A chicken feeds at a farm on the outskirts of Kunming, capital of southwest China"s Yunnan province November 30, 2011 Cases of Murray Valley encephalitis have already been found in chickens

Health authorities in Australia are warning of a possible outbreak of Murray Valley encephalitis, a rare but potentially deadly disease.

The mosquito-borne disease has recently been found in chickens in Australia's most populous state, New South Wales.
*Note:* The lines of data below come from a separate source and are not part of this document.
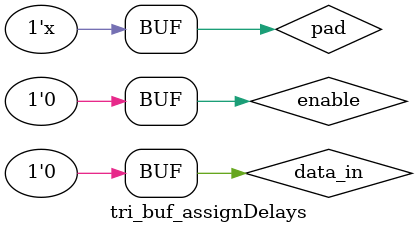
<source format=v>
module tri_buf_assignDelays();
	reg data_in, enable;
	wire pad;

	assign #5 pad = (enable)? data_in:1'bz;

	initial begin
		$monitor("Time: %d Enable %b Data: %b, Pad: %b ",$time, enable, data_in, pad);
		#10 enable =0;
		#10 data_in = 1;
		#10 enable = 1;
		#10 data_in = 0;
		#10 enable = 0;
	end

endmodule
	
/*Two types of assignment delays assign 
assign #5 a = b; 

assign #(1:5:10) a = b; //minimum assignment time 1, max 10, typical 5

#delay net=expression

net can be a net or a wire, typically any combinational logic expression

Also works:


*/
</source>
Humans can also be infected.

While many patients show only mild symptoms, some may suffer long-term neurological problems or even die.

The last outbreak of Murray Valley encephalitis was in the 1970s.

Neurological problems

The virus is mostly found in remote parts of Australia's north-west.

It is, though, occasionally seen in more heavily populated parts of the southeast after heavy rainfall and hot weather, conditions that favour the breeding of mosquitos, which transmit the disease.

The latest infection was detected in birds placed in hotspots for Murray Valley encephalitis, as part of an early warning system to detect the virus.

Health officials have warned the public to take precautions against mosquitoes, and to be aware of the symptoms of the disease, which can include severe headache, fever, neck stiffness, drowsiness and confusion.

People who have visited or live near wetlands or rivers are most at risk.